Yaklaşık 1 haftayı böyle geçirdim arkadaşlar. İstediğimi özgürce yiyerek. Bir haftanın sonunda bir duş sonrası tartıya çıktığımda ibre 93. E bir hafta önce de 93tü? E herhalde 93 kalacak, ben diyet/rejim yapmıyorum ki. Tabii ya...

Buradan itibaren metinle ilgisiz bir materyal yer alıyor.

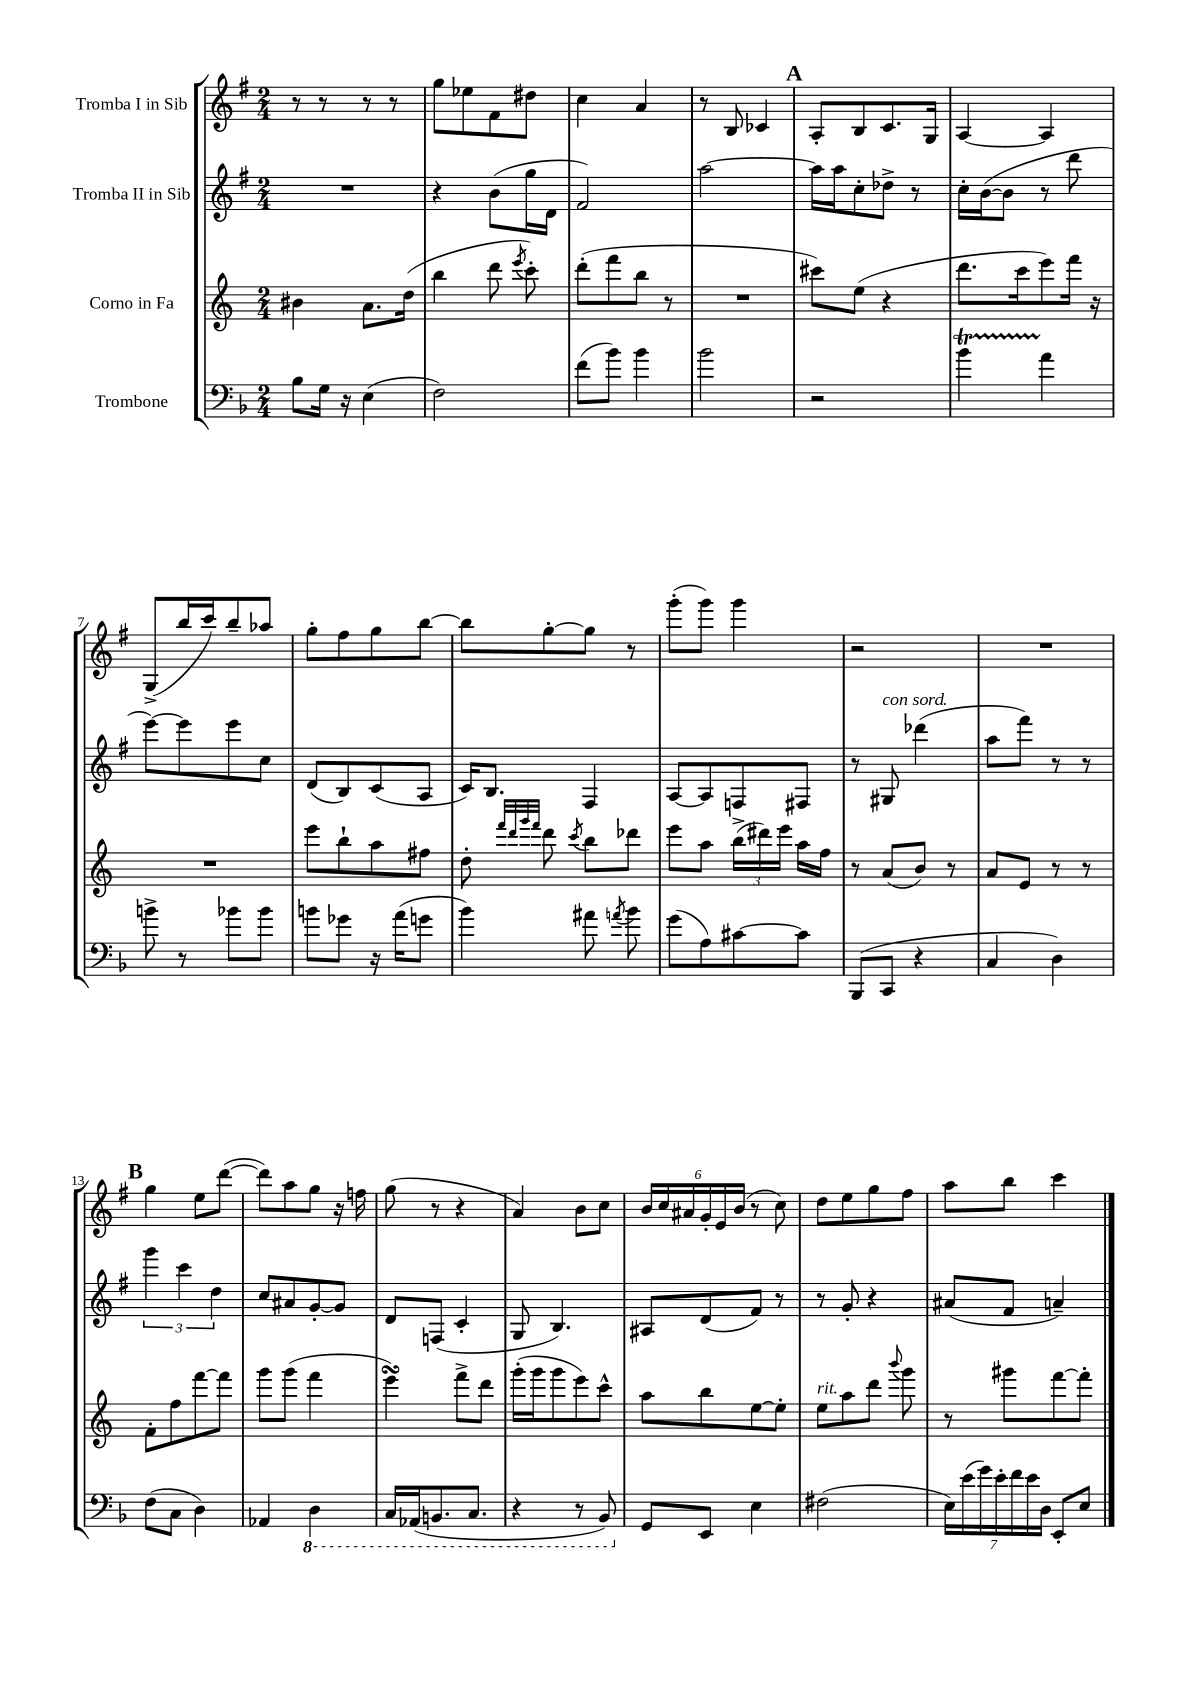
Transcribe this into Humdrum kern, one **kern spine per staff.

**kern	**kern	**kern	**kern
*part4	*part3	*part2	*part1
*staff4	*staff3	*staff2	*staff1
*I"Trombone	*I"Corno in Fa	*I"Tromba II in Sib	*I"Tromba I in Sib
*clefF4	*clefG2	*clefG2	*clefG2
*k[b-]	*k[]	*k[f#]	*k[f#]
*M2/4	*M2/4	*M2/4	*M2/4
=1	=1	=1	=1
8B-\L	4b#X\	2r	8r
16G\Jk	.	.	8r
16r	.	.	.
(4E\	8.a\L	.	8r
.	.	.	8r
.	(16dd\Jk	.	.
=2	=2	=2	=2
2F\)	4bb\	4r	8gg\L
.	.	.	8ee-X\
.	8ddd\	(8b\L	8f#\
.	8qeee/	.	.
.	8ccc'\)	16gg\L	8dd#X\J
.	.	16d\JJ	.
=3	=3	=3	=3
(8f\L	(8ddd'\L	2f#/)	4cc\
8b-\J)	8fff\	.	.
4b-\	8bb\J	.	4a/
.	8r	.	.
=4	=4	=4	=4
2b-\	2r	[2aa\	8r
.	.	.	8B/
.	.	.	4c-X/
!!LO:REH:place=s1:t=A
=5	=5	=5	=5
2r	8ccc#X\L)	16aa\LL]	8A'/L
.	.	16aa\J	.
.	(8ee\J	8cc'\	8B/
.	4r	8dd-X^\J	8.c/
.	.	8r	.
.	.	.	16G/Jk
=6	=6	=6	=6
4b-T\	8.ddd\L	16cc'\LL	[4A/
.	.	([16b\J	.
.	.	8b\J]	.
.	16ccc\k	.	.
4a\	8eee\)	8r	4A/]
.	16fff\Jk	8ddd\	.
.	16r	.	.
!!LO:LB:g=z
=7	=7	=7	=7
8bn^\	2r	[8eee\L)	(8G^/L
8r	.	8eee\]	16bb/L
.	.	.	16ccc/J)
8b-X\L	.	8eee\	8bb~/
8b-\J	.	8cc\J	8aa-X/J
=8	=8	=8	=8
8bn\L	8eee\L	(8d/L	8gg'\L
8g-X\J	8bb`\	8B/)	8ff#\
16r	8aa\	(8c/	8gg\
(16a\KL	.	.	.
8gn\J	8ff#X\J	8A/J	[8bb\J
=9	=9	=9	=9
4b-\)	8dd'\	16c/KL)	8bb\L]
.	.	8.B/J	.
.	32qqfff/LLL	.	.
.	32qqddd/	.	.
.	32qqggg/	.	.
.	32qqfff/JJJ	.	.
.	8ddd\	.	[8gg'\
.	8qccc/	.	.
8a#X\	8bb\L	4F#/	8gg\J]
8qan/	.	.	.
8b-\	8ddd-X\J	.	8r
=10	=10	=10	=10
(8g\L	8eee\L	[8A/L	(8ggg'\L
8A\)	8aa\J	8A/]	8ggg\J)
[8c#X\	(24bb^\LL	8Fn/	4ggg\
.	24ddd#X\)	.	.
.	24eee\JJ	.	.
8c#\J]	16aa\LL	8F#X/J	.
.	16ff\JJ	.	.
=11	=11	=11	=11
(8BBB-/L	8r	8r	2r
!	!	!LO:TX:a:i:t=con sord.	!
8CC/J	(8a/L	8G#X/	.
4r	8b/J)	(4ddd-X\	.
.	8r	.	.
=12	=12	=12	=12
4C/	8a/L	8aa\L	2r
.	8e/J	8fff#\J)	.
4D\)	8r	8r	.
.	8r	8r	.
!!LO:LB:g=z
!!LO:REH:place=s1:t=B
=13	=13	=13	=13
(8F\L	8f'\L	6ggg\	4gg\
8C\J	8ff\	.	.
.	.	6ccc\	.
4D\)	[8fff\	.	8ee\L
.	.	6dd\	.
.	8fff\J]	.	([8ddd\J
=14	=14	=14	=14
4AA-X/	8ggg\L	8cc/L	8ddd\L])
.	(8ggg\J	8a#X/	8aa\
*8ba	*	*	*
4DD\	4fff\	[8g'/	8gg\J
.	.	8g/J]	16r
.	.	.	16ffn\
=15	=15	=15	=15
16CC/LL	4eeesSsS\)	8d/L	(8gg\
(16AAA-X/J	.	.	.
8.BBBn/	.	(8Fn/J	8r
.	8fff^\L	4c'/	4r
8.CC/J	.	.	.
.	8ddd\J	.	.
=16	=16	=16	=16
4r	(16ggg'\LL	8G/	4a/)
.	16ggg\J	.	.
.	8ggg\	4.B/)	.
8r	8eee\)	.	8b\L
8BBB-/)	8ccc^^\J	.	8cc\J
=17	=17	=17	=17
*X8ba	*	*	*
8GG/L	8aa\L	8A#X/L	24b/LL
.	.	.	24cc/
.	.	.	24a#X/
8EE/J	8bb\	(8d/	24g'/
.	.	.	24e/
.	.	.	(24b/JJ
4E\	[8ee\	8f#/J)	8r
.	8ee'\J]	8r	8cc\)
=18	=18	=18	=18
!	!LO:TX:a:i:t=rit.	!	!
(2F#X\	8ee\L	8r	8dd\L
.	8aa\	8g'/	8ee\
.	8ddd\J	4r	8gg\
.	8qqbbb/	.	.
.	8ggg\	.	8ff#\J
=19	=19	=19	=19
28E\LL)	8r	(8a#X/L	8aa\L
(28e\	.	.	.
28g\)	.	.	.
28e'\	.	.	.
.	8ggg#X\L	8f#/J	8bb\J
28f\	.	.	.
28e\	.	.	.
28D\JJ	.	.	.
8EE'/L	[8fff\	4an~/)	4ccc\
8E/J	8fff'\J]	.	.
==	==	==	==
*-	*-	*-	*-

Bir hafta kadar sonra. Nisanın 7si. Gece 12 suları. Dert ortağım yastığıma sarılmış düşünüyorum. Şeytan dürtüyor durup dururken, fırlayıp tartının üstüne çıkıyorum. 91 mi?? Nasıl ama? Ne diyet ne başka bir şey yaptım ben, hatta hayatımda ilk defa diyet yapmadım! Yatağa dönüp geçen haftayı kafamdan geçiriyorum. Farklı olan şey ne? Duramıyorum kalkıp bir sigara yakıyorum ama ellerim titriyor sevinçten, bir şeyler var, bir şeyler var ama ne. Buluyorum sonra ne olduğunu. Başardım, 2 kilo zayıfladım, çünkü nefret ettiğim diyeti kovdum kendi cumhuriyetimden, o diyet ki ne zaman hadi yap benidese arkamdan çivili sopalarla iterdi beni buzdolabona, marketin cips reyonuna, köşedeki nefis dürümler satan büfeye. Çünkü o çok uzaklarda ulaşamayacağım yerde duran bir cansimidi gibiydi,gel bana tutun kurtul boğulmaderdi ve ben ona her ulaşmaya çalıştığımda denizin daha derinine daha derinine batardım. Öğrenmem gereken tek şey çarenin uzaktaki cansimidinde degil kendi kollarımda olduğuydu. Bilinçsizce öğrenmiştim. Sigaram biterken(içtiğim son sigara oldu)geçirdiğim haftanın farkını buldum. Bir hafta boyunca kaybetme korkum olmadan yemek yemiştim. Bu yüzden bilinçsizce değil, doyduğum anı hissederek ve doyduğum an masadan kalkarak yemiştim.
Düşünün arkadaşlar. Diyet yapmaya karar verdiğiniz Pazartesilerin öncelerini düşünün, nasıl yangından mal kaçırır gibi yemek yediğinizi düşünün. Ben çok yaşadım bunu ya siz? Bir keresinde bir pazar günü iki kere kendimi zorlayarak kusmuştum daha çok yiyebilmek için. Doymayan midelerimiz değil içimizdeki o aç ruhtur, kendisinden esirgeneceğini anladığı an daha bir açgözlülükle saldırır normal zamanda belki hiç yemeyeceği şeylere bile. Çünkü beyin ona bak bir daha yiyemeyeceksin bunları sinyalini verir siz farkında olmadan ve o da yer yer yer,ta ki diyet sudan sebeplerle bir sonraki Pazartesiye ertelenene kadar yer.